David Mindell, professor of aeronautics and astronautics, and Dibner Professor of the History of Engineering and Manufacturing at STS, had known McElheny for 35 years. He shared a number of personal stories about McElheny and McElheny’s wife Ruth, including the time she, with no fuss, cooked an impressive dinner for Julia Child. Mindell said he learned early on that McElheny had an impeccable memory and could recall almost any fact almost instantly — with the speed of some of today’s generative AI tools.
“Before Claude, there was Victor McElheny,” Mindell said. “And I must say Claude is a poor substitute.”

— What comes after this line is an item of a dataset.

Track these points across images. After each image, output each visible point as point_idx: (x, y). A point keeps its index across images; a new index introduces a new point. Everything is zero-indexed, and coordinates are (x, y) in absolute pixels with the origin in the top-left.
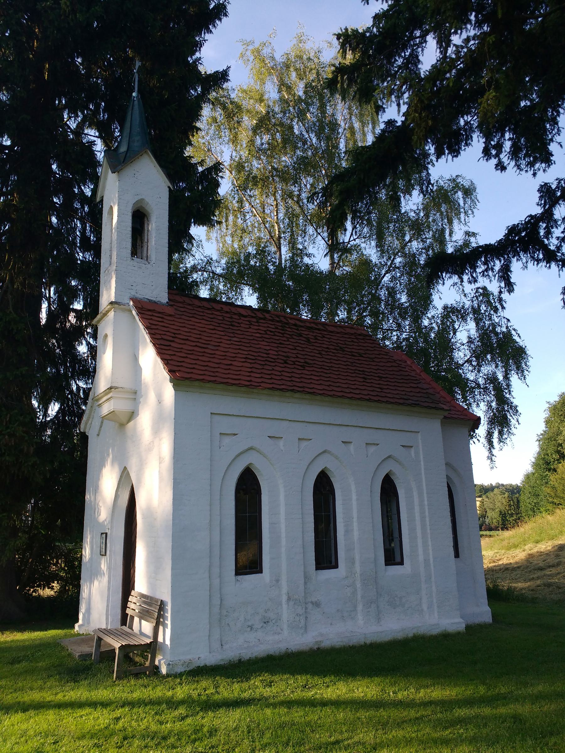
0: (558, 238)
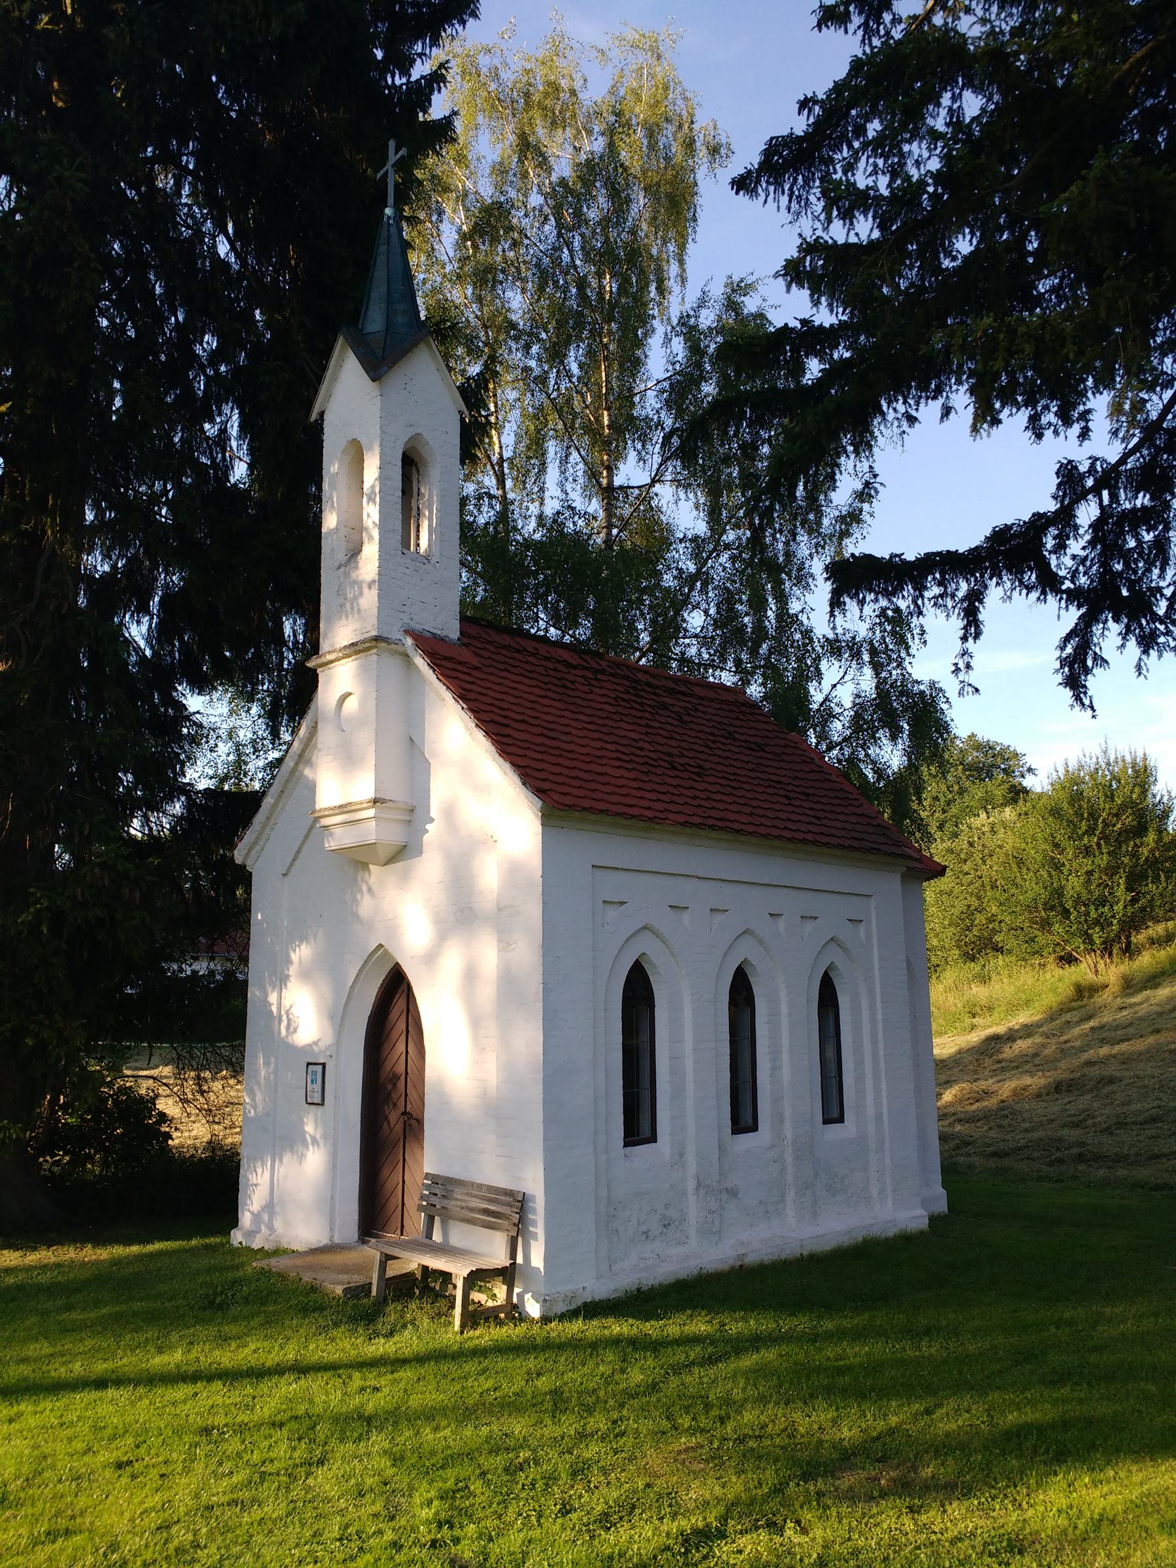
0: (1074, 557)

I shared my experience with having McElheny — or Victor, as I think of him — as director when I was a fellow and as a cherished mentor when I reconnected with him last year as I discussed my plans for KSJ as its next director. As usual, his eyes were twinkling, and he was full of ideas and enthusiasm — and a curiosity about the world that remained undiminished.
The tribute included a fascinating discussion on the occasion of the 25th anniversary of the human genome project — something we know he would have enjoyed participating in, since he spent much of his career reporting on human DNA. “This afternoon, we are fortunate to be having what I think Victor would have considered the right kind of conversation, about a technology that has been revolutionizing human life,” said KSJ Associate Director Ashley Smart as he introduced a panel that included leading figures in the world of genomics: former Whitehead Institute leader Lauren Linton, Broad Institute researcher Alicia Martin, former National Human Genome Research Institute historian Christopher Donohue, Stanford Center for Biomedical Ethics assistant professor Daphne Oluwaseun Martschenko, and award winning STAT reporter Megan Molteni.
The tribute also featured a newly produced video with more remembrances of McElheny, statistics about the program and his massive archive now held by MIT, and photos of fellows from over the years. In both the video and comments at the tribute, people referenced with fondness McElheny’s trademark loquaciousness. Rensberger may have said it best, and most succinctly: “The man could talk.”